Predictive braking is a position control method that stops the robot exactly where intended by measuring and maximizing its real braking performance.
Key benefits:
15% faster: maximizes deceleration, giving more time to accelerate and less time spent slowing down.
Cuts tuning from hours to minutes: automatically characterizes your robot’s braking behavior using empirical data. This eliminates PIDF guesswork and prevents overshoot caused by mis-tuning. Only the proportional gain requires manual adjustment.
Accurate, responsive, and strong: with deceleration already known and maximized, the proportional gain can be set significantly higher without instability. This reduces steady-state error, improves responsiveness, and strengthens corrective and holding forces.
Advanced movement capabilities: treats braking distance as reaction time, enabling instant direction changes, sharp-angle turns at full speed, and natural centripetal correction for curves.
Core Idea:
Instead of relying on a manually tuned derivative term to prevent overshoot, this controller measures how far the robot travels under a small braking voltage. It uses the predicted braking distance to anticipate positional error, effectively treating it as reaction time. This allows the robot to brake precisely when needed, maximizing deceleration and accuracy.
kP * (error - brakingDistance)
Modeling Braking Distance
Braking can be modeled by F = -(Av + B)
Where:
Av term → velocity-dependent braking such as back-EMF, viscous friction, controller resistance
B term → constant friction such as sliding friction and drivetrain losses
So acceleration becomes
a=−(Av+B)
Then stopping distance becomes
d = v/A - B/A^2 * ln(1+(Av)/B)
which can be very closely approximated with Av^2+Bv for FTC velocity ranges.
Using real-world data, a quadratic curve has an accuracy of 99.5%.
Note: FTC deceleration is not symmetric. Applying small positive powers of 0.0001 makes the robot slowly coast, while small negative powers like -0.0001 lock the wheels and brake harshly. Further experimentation includes using a piecewise model with voltage and acceleration to follow any motion profile.
When graphing deceleration across individual trials, the trend is roughly linear/exponential within each run, but the slope changes significantly with initial velocity. For example, applying approximately −2.5 V produces decelerations near −250 in/s² at high speeds but only around −150 in/s² at low speeds. This means that optimal deceleration is not constant.

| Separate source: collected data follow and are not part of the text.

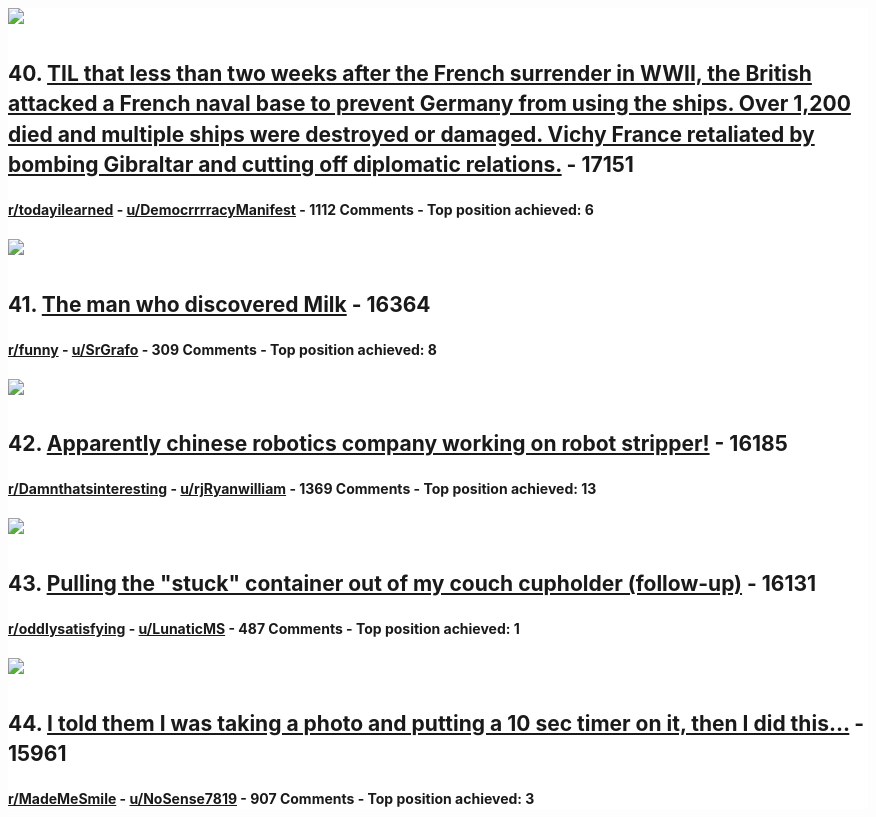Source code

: <a href="https://thehill.com/regulation/court-battles/4139548-pence-confirms-notes-trump-overturning-election/"><img src="https://a.thumbs.redditmedia.com/dOCBOtUTk6DUzuN9RLf_88bfrGADsZpkC6JaJ4MZZi8.jpg"></img></a>

## 40. [TIL that less than two weeks after the French surrender in WWII, the British attacked a French naval base to prevent Germany from using the ships. Over 1,200 died and multiple ships were destroyed or damaged. Vichy France retaliated by bombing Gibraltar and cutting off diplomatic relations.](http://reddit.com/r/todayilearned/comments/15jxkk0/til_that_less_than_two_weeks_after_the_french/) - 17151
#### [r/todayilearned](http://reddit.com/r/todayilearned) - [u/DemocrrrracyManifest](http://reddit.com/u/DemocrrrracyManifest) - 1112 Comments - Top position achieved: 6

<a href="https://en.wikipedia.org/wiki/Attack_on_Mers-el-Kebir"><img src="https://a.thumbs.redditmedia.com/L7qGcFy61OMgVNUKL8VtZU8M8VsNDCJdM7MBTW08fB8.jpg"></img></a>

## 41. [The man who discovered Milk](http://reddit.com/r/funny/comments/15ju90d/the_man_who_discovered_milk/) - 16364
#### [r/funny](http://reddit.com/r/funny) - [u/SrGrafo](http://reddit.com/u/SrGrafo) - 309 Comments - Top position achieved: 8

<a href="https://i.redd.it/7kfq24k7rigb1.jpg"><img src="https://a.thumbs.redditmedia.com/JL0bJxY-z93Xe7Tqq9f0EEvwUtSuhlK6Ek0zLZ0fWn4.jpg"></img></a>

## 42. [Apparently chinese robotics company working on robot stripper!](http://reddit.com/r/Damnthatsinteresting/comments/15jywv2/apparently_chinese_robotics_company_working_on/) - 16185
#### [r/Damnthatsinteresting](http://reddit.com/r/Damnthatsinteresting) - [u/rjRyanwilliam](http://reddit.com/u/rjRyanwilliam) - 1369 Comments - Top position achieved: 13

<a href="https://v.redd.it/uzsgeol9pjgb1"><img src="https://external-preview.redd.it/cTY0c290OTlwamdiMdBXiRpSlQyqy-UeKGp-JcCv19bvvlaLeQtY6xJ2-36S.png?width=140&amp;height=140&amp;crop=140:140,smart&amp;format=jpg&amp;v=enabled&amp;lthumb=true&amp;s=9c6f82217c24342ba73f76f44e345027e6934d81"></img></a>

## 43. [Pulling the "stuck" container out of my couch cupholder (follow-up)](http://reddit.com/r/oddlysatisfying/comments/15k2m50/pulling_the_stuck_container_out_of_my_couch/) - 16131
#### [r/oddlysatisfying](http://reddit.com/r/oddlysatisfying) - [u/LunaticMS](http://reddit.com/u/LunaticMS) - 487 Comments - Top position achieved: 1

<a href="https://v.redd.it/aounwd92gkgb1"><img src="https://external-preview.redd.it/a3p3aDc0NDJna2diMZteEs7PElIlcF6dF3OVUsn-_9R5hXmiKf46vLlpkUJa.png?width=140&amp;height=78&amp;crop=140:78,smart&amp;format=jpg&amp;v=enabled&amp;lthumb=true&amp;s=88188d89058fe6bb7e4f5e99081ef6d4c5128624"></img></a>

## 44. [I told them I was taking a photo and putting a 10 sec timer on it, then I did this…](http://reddit.com/r/MadeMeSmile/comments/15k3oaf/i_told_them_i_was_taking_a_photo_and_putting_a_10/) - 15961
#### [r/MadeMeSmile](http://reddit.com/r/MadeMeSmile) - [u/NoSense7819](http://reddit.com/u/NoSense7819) - 907 Comments - Top position achieved: 3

Velocity profiles assume constant deceleration, which leads to inaccuracies when braking with reverse voltage.
A standard PID controller produces deceleration roughly proportional to velocity (linear in v), but it does not account for the constant −B term observed in measured braking behavior. This is caused by things such as friction, slippage, and voltage. As a result, PID cannot perfectly track the true braking curve across all speeds. To avoid overshoot, the proportional gain must often be reduced, which limits responsiveness.
Some implementations attempt to address this using multiple PIDs—typically one aggressive and one conservative—switched based on error magnitude. However, this approach increases tuning complexity, requires manual calibration, and still fails to directly model the robot’s true braking behavior.
Within a single braking trial, the velocity decay is approximately linear or exponential. However, the slope varies depending on initial velocity, causing braking distance vs initial velocity to be concave up. This happens because the motor provides velocity-dependent braking (back-EMF, viscous friction) combined with a nearly constant friction term. At high speeds, velocity-dependent braking dominates; at low speeds, constant friction dominates, producing slower deceleration.